Chapter 1 #4
“We’re not talking about me. I fixed my shit,” Nate pointed out, which was unfair.
It wasn’t like Lane didn’t want to fix his; he did, desperately.
“Yeah, yeah, you’re fucking happy, we get it,” Lane said morosely.
“And if you fucked Trevor, would you be happy?” Nate asked.
Truthfully, Lane barely let himself think about it these days. Pushed the fantasies away every time they crowded into his brain.
“I . . .” Lane hesitated. “I don’t even know, okay? But you wanted to know, and now you know. You’re the only one who knows, so if someone else comes up to me, like Aidan fucking Flynn, thinking my problem is now his problem, I’m gonna know exactly who told him, okay?”
“Okay,” Nate said gently. He cupped Lane’s elbow. Drew him into a half hug. “I get it, man. You don’t want to talk about it and you don’t want to fix it. Just want to mope about it.”
Lane made a face. “Ugh, you’re the worst.”
“Or the best?” Nate grinned. “I gotta go find my guy. You have a good rest of your night, okay?”
Lane rolled his eyes and decided that he didn’t give a fuck if it was a bad idea, he felt so raw from the conversation that he’d skip the champagne and toast in the New Year with another tequila on the rocks.
He was just at the bar grabbing a fresh glass when he felt a body slide in next to him.
Heaven and hell, Lane thought. Because he knew what that body felt like and looked like. He turned.
“Hey, there you are,” Trevor said, head tilted sweetly up, eyes lighting up as they gazed at each other, like he’d been looking just for Lane and nobody else.
For a half second, Nate’s words clanged in his head like church bells. Why haven’t you fucking told him? Then, even worse, You don’t know he’s straight.
“Here I am,” Lane said stupidly, sipping his tequila so he wouldn’t say anything else even stupider.
“Having fun?” Trevor asked.
“Yeah, uh, it’s a great party.
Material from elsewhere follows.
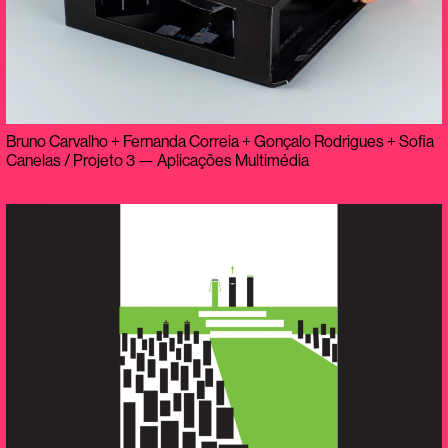
Bruno Carvalho + Fernanda Correia + Gonçalo Rodrigues + Sofia
Canelas / Projeto 3 — Aplicações Multimédia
Wouldn’t expect anything less from Ramsey, though.”
“Are you still bummed he was into Nate and not you?” Trevor asked, that same crease forming between his brows, the one that kept Lane in a chokehold every single fucking time Trevor bent over one of his puzzles.
“Ah. Um. No.” Lane couldn’t confess he’d never really been into Ramsey; that he’d only hit on him because that had seemed like the right thing to do.
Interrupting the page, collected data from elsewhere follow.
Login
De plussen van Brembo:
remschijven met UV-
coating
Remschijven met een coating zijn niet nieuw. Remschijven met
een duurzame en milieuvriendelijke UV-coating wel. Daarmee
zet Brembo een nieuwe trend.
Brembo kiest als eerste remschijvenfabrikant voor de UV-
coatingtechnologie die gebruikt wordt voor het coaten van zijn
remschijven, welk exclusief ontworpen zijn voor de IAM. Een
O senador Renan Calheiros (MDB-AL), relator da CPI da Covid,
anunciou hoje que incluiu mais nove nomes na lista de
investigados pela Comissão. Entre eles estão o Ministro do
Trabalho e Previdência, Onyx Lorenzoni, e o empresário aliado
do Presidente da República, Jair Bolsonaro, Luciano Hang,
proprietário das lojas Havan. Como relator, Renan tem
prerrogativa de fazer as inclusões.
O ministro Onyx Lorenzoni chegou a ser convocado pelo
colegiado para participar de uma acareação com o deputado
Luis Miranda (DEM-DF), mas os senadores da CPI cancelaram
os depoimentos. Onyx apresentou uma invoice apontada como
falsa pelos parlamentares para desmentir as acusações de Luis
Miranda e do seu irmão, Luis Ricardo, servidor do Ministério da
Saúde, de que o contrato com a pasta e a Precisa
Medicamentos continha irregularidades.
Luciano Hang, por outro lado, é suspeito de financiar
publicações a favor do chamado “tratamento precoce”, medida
The safe thing to do, because it had been obvious to anyone with eyes that the only person Ramsey had been interested in from minute one had been Nate Bishop.
The crease faded, wiped away by Lane’s words. He wasn’t going to look into that either. Trevor was just happy that he wasn’t pathetically panting after his best friend’s guy. That was all.
“Good,” Trevor said.
A call went up around the bar. Two minutes to midnight.
“Guess um, you didn’t find anyone to kiss either,” Trevor said. He was still gazing up at Lane.
Lane realized then that he’d made a massive tactical error. He should have been finding someone to kiss—anyone else, really, even if it wasn’t someone he actually wanted to kiss—instead of ending up here, standing in front of Trevor while the countdown started and they just stared at each other.
He should have convinced Trevor, even, that he actually did like Victoria, even though it had been obvious he’d been searching for a way to gently dissuade her.
“No,” Lane said. His mouth wasn’t working right. He really shouldn’t have had this last glass of tequila. Something was lighting up his veins, a drug that he’d never tasted before, but already could tell he couldn’t get enough of.
It was the way Trevor was looking at him, like he hadn’t ever seen him before.
“Me either,” Trevor said. He licked his lips. “I—”
But Lane never got to find out what Trevor was going to say, because the countdown started.
The whole bar shouted along with the TV, counting down from ten.
With each number echoing through his ears, Lane felt something in his chest tremble and unwind just a little bit more.
Was Trevor swaying towards him? He couldn’t be.
He couldn’t be. But Lane swore he was an inch closer, maybe two, than he’d been before.
Maybe that was the tequila providing conveniently wishful thinking.
“Um,” Trevor said.
One, the bar as a collective screamed and there were the sounds of bottles popping and people yelling and confetti flew through the air. Classy confetti, because this was Ramsey’s bar. Gold and dark blue and purple, sifting onto the shoulders of Trevor’s suit jacket.
“Happy New Year,” Lane said, and because he couldn’t do what he wanted, what his whole body was yelling at him to do, he reached out and tugged Trevor into a hug instead.
It was still ruinous, their bodies pressed together for one beat, then two. Trevor didn’t pull away as fast as Lane thought he would, and he was having trouble getting his fingers to unclench from Trevor’s shoulders. But finally he let go.
It was less ruinous, though, than it could have been.
Still, Lane was left feeling, as they both turned to the bar and picked up their flutes of champagne, Lane’s fingers trembling, that he’d dodged a bullet only to get knifed in the side.